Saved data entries
- - - - - - -

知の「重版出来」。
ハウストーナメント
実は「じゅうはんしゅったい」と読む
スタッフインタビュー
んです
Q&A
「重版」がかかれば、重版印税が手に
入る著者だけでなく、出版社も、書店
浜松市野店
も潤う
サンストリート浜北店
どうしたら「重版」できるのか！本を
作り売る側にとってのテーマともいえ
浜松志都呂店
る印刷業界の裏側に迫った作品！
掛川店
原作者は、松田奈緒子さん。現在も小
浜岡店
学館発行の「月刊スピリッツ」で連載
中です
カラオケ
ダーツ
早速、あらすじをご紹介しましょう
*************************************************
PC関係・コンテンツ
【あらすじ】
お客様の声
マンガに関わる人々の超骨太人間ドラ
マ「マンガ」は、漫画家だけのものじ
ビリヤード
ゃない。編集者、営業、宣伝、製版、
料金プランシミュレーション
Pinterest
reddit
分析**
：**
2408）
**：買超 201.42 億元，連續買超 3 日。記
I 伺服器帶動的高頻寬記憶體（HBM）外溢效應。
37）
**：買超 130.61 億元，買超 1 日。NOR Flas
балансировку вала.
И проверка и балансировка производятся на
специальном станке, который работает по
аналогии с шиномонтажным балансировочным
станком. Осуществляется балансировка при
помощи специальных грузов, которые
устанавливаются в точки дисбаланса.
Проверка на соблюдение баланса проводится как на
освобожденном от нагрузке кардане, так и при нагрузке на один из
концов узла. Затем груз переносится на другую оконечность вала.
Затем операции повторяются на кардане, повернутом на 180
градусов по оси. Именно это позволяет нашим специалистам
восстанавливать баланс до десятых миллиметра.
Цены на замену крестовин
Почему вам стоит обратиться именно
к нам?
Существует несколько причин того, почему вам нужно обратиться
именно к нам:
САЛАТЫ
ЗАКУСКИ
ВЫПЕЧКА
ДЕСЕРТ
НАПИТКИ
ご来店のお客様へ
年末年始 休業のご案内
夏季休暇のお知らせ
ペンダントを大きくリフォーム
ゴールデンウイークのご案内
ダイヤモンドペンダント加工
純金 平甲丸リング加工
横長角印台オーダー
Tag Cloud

- - - - - - -

> **What to produce**: Write down every line of the data above without changing a single character.

> **Your solution**:
知の「重版出来」。
ハウストーナメント
実は「じゅうはんしゅったい」と読む
スタッフインタビュー
んです
Q&A
「重版」がかかれば、重版印税が手に
入る著者だけでなく、出版社も、書店
浜松市野店
も潤う
サンストリート浜北店
どうしたら「重版」できるのか！本を
作り売る側にとってのテーマともいえ
浜松志都呂店
る印刷業界の裏側に迫った作品！
掛川店
原作者は、松田奈緒子さん。現在も小
浜岡店
学館発行の「月刊スピリッツ」で連載
中です
カラオケ
ダーツ
早速、あらすじをご紹介しましょう
*************************************************
PC関係・コンテンツ
【あらすじ】
お客様の声
マンガに関わる人々の超骨太人間ドラ
マ「マンガ」は、漫画家だけのものじ
ビリヤード
ゃない。編集者、営業、宣伝、製版、
料金プランシミュレーション
Pinterest
reddit
分析**
：**
2408）
**：買超 201.42 億元，連續買超 3 日。記
I 伺服器帶動的高頻寬記憶體（HBM）外溢效應。
37）
**：買超 130.61 億元，買超 1 日。NOR Flas
балансировку вала.
И проверка и балансировка производятся на
специальном станке, который работает по
аналогии с шиномонтажным балансировочным
станком. Осуществляется балансировка при
помощи специальных грузов, которые
устанавливаются в точки дисбаланса.
Проверка на соблюдение баланса проводится как на
освобожденном от нагрузке кардане, так и при нагрузке на один из
концов узла. Затем груз переносится на другую оконечность вала.
Затем операции повторяются на кардане, повернутом на 180
градусов по оси. Именно это позволяет нашим специалистам
восстанавливать баланс до десятых миллиметра.
Цены на замену крестовин
Почему вам стоит обратиться именно
к нам?
Существует несколько причин того, почему вам нужно обратиться
именно к нам:
САЛАТЫ
ЗАКУСКИ
ВЫПЕЧКА
ДЕСЕРТ
НАПИТКИ
ご来店のお客様へ
年末年始 休業のご案内
夏季休暇のお知らせ
ペンダントを大きくリフォーム
ゴールデンウイークのご案内
ダイヤモンドペンダント加工
純金 平甲丸リング加工
横長角印台オーダー
Tag Cloud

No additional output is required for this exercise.